**Dataset entries**
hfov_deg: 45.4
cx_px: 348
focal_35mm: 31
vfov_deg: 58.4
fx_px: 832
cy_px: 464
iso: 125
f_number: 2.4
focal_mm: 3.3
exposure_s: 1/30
--
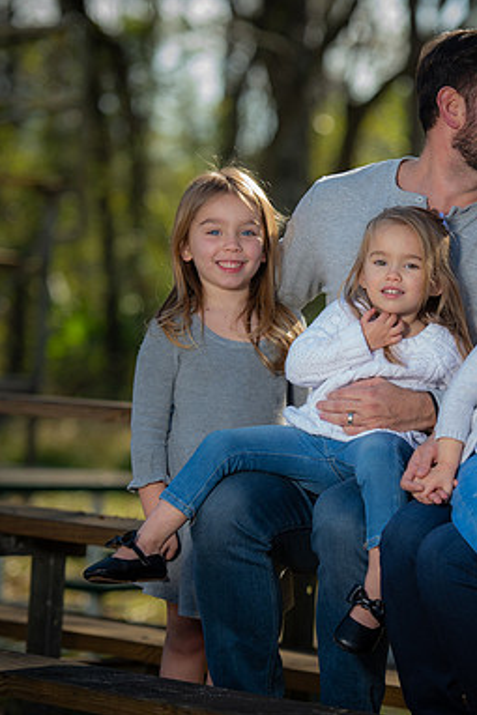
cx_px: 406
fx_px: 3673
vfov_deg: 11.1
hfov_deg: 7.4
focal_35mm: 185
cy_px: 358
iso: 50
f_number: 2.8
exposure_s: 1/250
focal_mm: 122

**Work task**
The required answer is the run of lines above, starting at the line with "fx_px: 3673" and ending at the line with "focal_mm: 122", reproduced exactly with both ends.

**Completed task**
fx_px: 3673
vfov_deg: 11.1
hfov_deg: 7.4
focal_35mm: 185
cy_px: 358
iso: 50
f_number: 2.8
exposure_s: 1/250
focal_mm: 122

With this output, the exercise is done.